* **ABOUT THIS EXERCISE**:
Substitute "farrier" for "blacksmith" in the entries from the line with "Sheena M.Y. CHAN" through the end of the entries, and write out those lines with nothing else changed. Leave the pictures out.

* **Stored data entries**:
#####
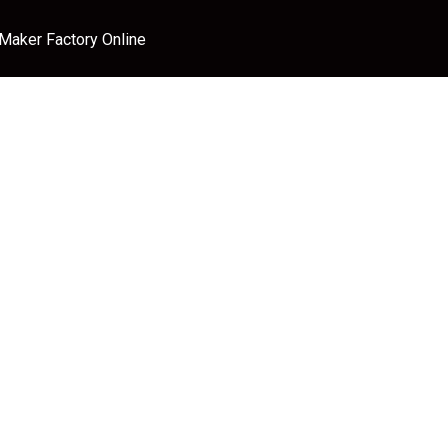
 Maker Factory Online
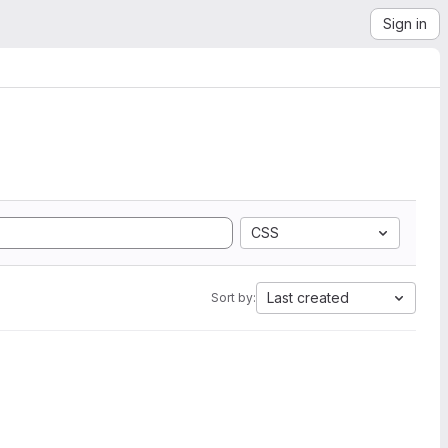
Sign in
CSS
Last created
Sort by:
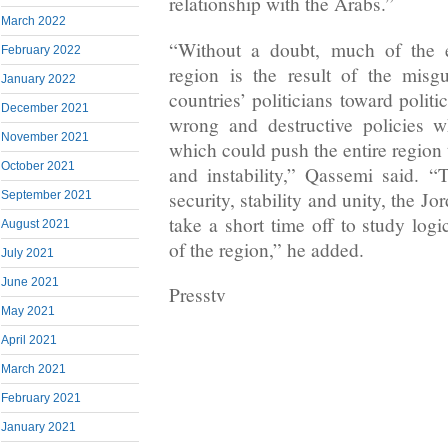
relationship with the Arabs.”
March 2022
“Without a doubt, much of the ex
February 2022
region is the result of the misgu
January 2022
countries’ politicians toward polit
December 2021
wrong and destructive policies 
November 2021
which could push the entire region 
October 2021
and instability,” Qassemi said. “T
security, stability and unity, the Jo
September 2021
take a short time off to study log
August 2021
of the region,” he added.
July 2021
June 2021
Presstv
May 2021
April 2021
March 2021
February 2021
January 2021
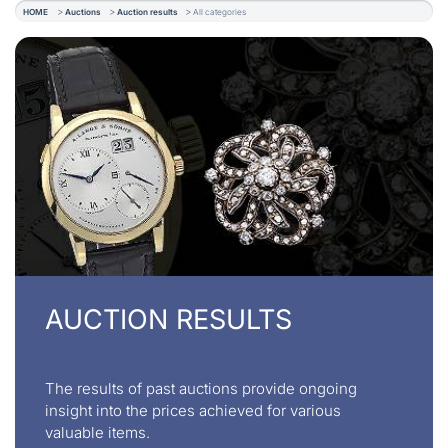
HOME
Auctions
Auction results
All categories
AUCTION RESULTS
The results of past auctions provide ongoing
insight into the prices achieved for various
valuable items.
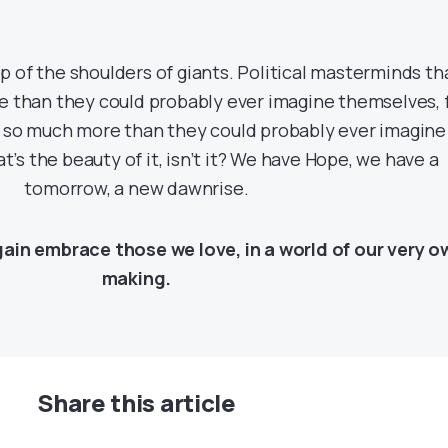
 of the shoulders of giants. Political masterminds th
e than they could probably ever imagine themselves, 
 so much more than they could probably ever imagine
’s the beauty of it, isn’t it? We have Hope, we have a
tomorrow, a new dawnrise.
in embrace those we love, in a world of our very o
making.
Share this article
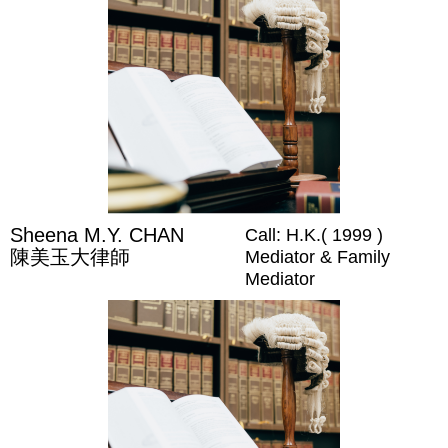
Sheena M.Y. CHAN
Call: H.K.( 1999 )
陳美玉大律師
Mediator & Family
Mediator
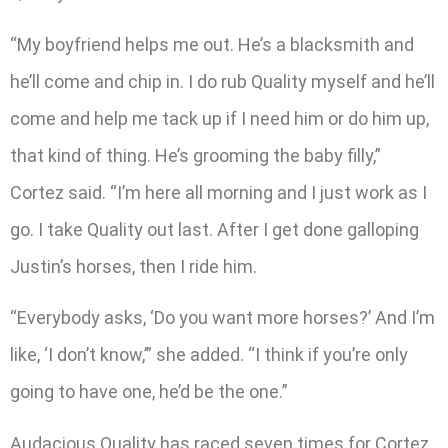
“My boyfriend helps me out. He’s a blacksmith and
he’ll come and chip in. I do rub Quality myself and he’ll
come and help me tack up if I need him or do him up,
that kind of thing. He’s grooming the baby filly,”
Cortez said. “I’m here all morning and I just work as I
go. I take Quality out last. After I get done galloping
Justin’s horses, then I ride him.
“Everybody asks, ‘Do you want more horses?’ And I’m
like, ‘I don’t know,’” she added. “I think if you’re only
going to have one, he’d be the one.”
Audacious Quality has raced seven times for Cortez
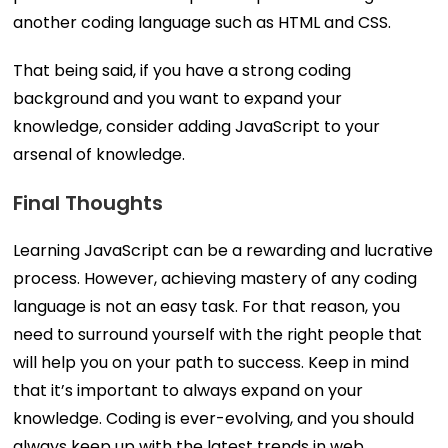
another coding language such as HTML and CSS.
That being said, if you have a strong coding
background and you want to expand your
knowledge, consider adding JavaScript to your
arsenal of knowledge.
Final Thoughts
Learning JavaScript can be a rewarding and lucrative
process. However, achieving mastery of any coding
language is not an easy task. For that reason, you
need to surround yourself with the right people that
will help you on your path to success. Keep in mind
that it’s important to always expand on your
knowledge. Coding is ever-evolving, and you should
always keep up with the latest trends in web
#####
* **RESULT BELOW**:
Sheena M.Y. CHAN
Call: H.K.( 1999 )
陳美玉大律師
Mediator & Family
Mediator
“My boyfriend helps me out. He’s a farrier and
he’ll come and chip in. I do rub Quality myself and he’ll
come and help me tack up if I need him or do him up,
that kind of thing. He’s grooming the baby filly,”
Cortez said. “I’m here all morning and I just work as I
go. I take Quality out last. After I get done galloping
Justin’s horses, then I ride him.
“Everybody asks, ‘Do you want more horses?’ And I’m
like, ‘I don’t know,’” she added. “I think if you’re only
going to have one, he’d be the one.”
Audacious Quality has raced seven times for Cortez
another coding language such as HTML and CSS.
That being said, if you have a strong coding
background and you want to expand your
knowledge, consider adding JavaScript to your
arsenal of knowledge.
Final Thoughts
Learning JavaScript can be a rewarding and lucrative
process. However, achieving mastery of any coding
language is not an easy task. For that reason, you
need to surround yourself with the right people that
will help you on your path to success. Keep in mind
that it’s important to always expand on your
knowledge. Coding is ever-evolving, and you should
always keep up with the latest trends in web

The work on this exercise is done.